Reading text:

——————————

This repository includes predictive modeling projects for online competitions (Kaggle & DrivenData) and assignments from the Master in Business Analytics & Big Data at IE HST.
The goal here is to model the probability of attrition (employees leaving, either on their own or because they got fired) of each individual, as well as to understand which variables are the most important ones and need to be addressed right away. The goal of this notebook is to highlight the importance of the feature engineering process.
To be able to build a predictive model on this data, I first start a thorough exploration of the data, I then create a baseline model that I improve on by applying Feature Engineering.
This is an individual work and the code can be found in the folder 1_HR_Dataset_Feature_Engineering and the dataset is from Kaggle and can be found here: https://www.kaggle.com/giripujar/hr-analytics.
The goal here is to try helping the Tanzanian Ministry of Water to predict the operating condition of a waterpoint accross the country. We want to predict which pumps are going to continue working, which ones are going to need repairs and which ones are going to fail. We are thus dealing here with a multiclass classification problem for which we develop and Ensemble model.
The link to the competition is the following: https://www.drivendata.org/competitions/7/pump-it-up-data-mining-the-water-table/.
This work was done with the help of my colleagues Marang Mutloatse and Nisrine Ferahi. The model we developped ended up in the top 15% out of more than 8900 people listed on the Leaderboard with a score of 0.8147.
The script associated with this model is found in the file 2_Pump_it_up_competition. It contains the following: Feature Engineering and Modeling, Feature Creation, Decision Tree with depth optimization, Bagging, Random Forest with hyperparameter tunning, Principal Components Analysis.
The goal of this project is to discover which machine learning methods would provide the best short term predictions of solar energy production. This project is based on a Kaggle Competition: https://www.kaggle.com/c/ams-2014-solar-energy-prediction-contest/overview.
We were given pre-processed data with PCA that we had to model. We tried various approaches before and the last model chosen is a SVM on the clustered stations' data with hyperparameter tunning.
Our model's score would be ranked in the top 20% of the competition. This work was done with the help of my colleagues Nalisha Men and Paula San Roman. It can be found in the file 3_Predicting_solar_energy_production.
Additionally, we included a detailed Exploratory Data Analysis interactive mapping of all the stations. This is used in another model as a spatial clustering criterion (Here you can access our interactive map: http://rpubs.com/n_men/map).

——————————

Problem to work on: For each statement (a), (b) and (c), answer yes or no according to the repository overview, and quote the words from the overview that decide it. (a) The model for the water pump competition placed in the top 15% of the leaderboard. (b) The employee attrition project was done together with colleagues. (c) The final model chosen for the solar energy project was a random forest. None of the items are needed for this work.

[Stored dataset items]
——————————

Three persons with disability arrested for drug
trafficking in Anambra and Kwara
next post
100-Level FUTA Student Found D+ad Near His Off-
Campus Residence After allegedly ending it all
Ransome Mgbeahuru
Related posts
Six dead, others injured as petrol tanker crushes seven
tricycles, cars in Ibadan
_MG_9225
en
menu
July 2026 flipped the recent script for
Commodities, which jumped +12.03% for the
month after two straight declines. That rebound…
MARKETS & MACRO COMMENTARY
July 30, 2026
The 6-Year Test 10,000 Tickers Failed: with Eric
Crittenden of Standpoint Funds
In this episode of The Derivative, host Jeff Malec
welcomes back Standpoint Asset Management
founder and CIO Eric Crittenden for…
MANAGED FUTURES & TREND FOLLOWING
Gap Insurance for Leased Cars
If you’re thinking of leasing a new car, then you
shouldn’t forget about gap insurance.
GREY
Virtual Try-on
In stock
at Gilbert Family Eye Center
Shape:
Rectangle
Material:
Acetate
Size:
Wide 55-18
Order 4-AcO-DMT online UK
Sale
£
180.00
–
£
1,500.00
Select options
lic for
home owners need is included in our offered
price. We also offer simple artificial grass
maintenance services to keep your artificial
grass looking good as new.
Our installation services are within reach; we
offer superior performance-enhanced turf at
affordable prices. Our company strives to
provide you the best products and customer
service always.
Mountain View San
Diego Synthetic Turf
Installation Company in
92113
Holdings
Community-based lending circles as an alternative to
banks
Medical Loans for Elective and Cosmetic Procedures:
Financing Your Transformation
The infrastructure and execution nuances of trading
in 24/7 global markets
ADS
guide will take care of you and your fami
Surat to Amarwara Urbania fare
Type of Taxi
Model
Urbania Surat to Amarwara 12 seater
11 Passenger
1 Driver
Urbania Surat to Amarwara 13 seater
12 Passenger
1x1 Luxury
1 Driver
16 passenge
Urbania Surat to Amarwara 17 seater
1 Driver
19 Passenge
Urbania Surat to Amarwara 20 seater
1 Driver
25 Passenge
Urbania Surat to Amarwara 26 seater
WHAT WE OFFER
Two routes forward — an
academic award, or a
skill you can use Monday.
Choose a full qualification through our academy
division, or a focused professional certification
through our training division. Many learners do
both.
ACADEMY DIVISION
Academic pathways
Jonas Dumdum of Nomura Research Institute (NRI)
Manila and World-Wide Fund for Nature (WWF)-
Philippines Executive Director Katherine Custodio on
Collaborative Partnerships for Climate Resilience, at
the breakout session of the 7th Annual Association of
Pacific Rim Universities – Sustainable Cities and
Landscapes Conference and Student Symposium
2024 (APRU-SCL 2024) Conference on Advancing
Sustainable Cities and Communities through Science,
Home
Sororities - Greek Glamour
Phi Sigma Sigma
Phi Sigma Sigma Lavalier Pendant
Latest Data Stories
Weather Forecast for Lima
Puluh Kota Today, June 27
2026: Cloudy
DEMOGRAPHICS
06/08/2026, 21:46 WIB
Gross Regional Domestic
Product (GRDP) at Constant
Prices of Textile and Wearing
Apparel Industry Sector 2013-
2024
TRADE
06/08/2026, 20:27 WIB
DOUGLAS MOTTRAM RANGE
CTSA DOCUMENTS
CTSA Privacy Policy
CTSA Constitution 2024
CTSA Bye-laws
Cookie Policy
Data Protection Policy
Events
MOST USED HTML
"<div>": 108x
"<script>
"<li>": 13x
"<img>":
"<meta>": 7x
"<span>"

——————————

Response area:
(a) Yes: "The model we developped ended up in the top 15% out of more than 8900 people listed on the Leaderboard"
(b) No: "This is an individual work"
(c) No: "the last model chosen is a SVM"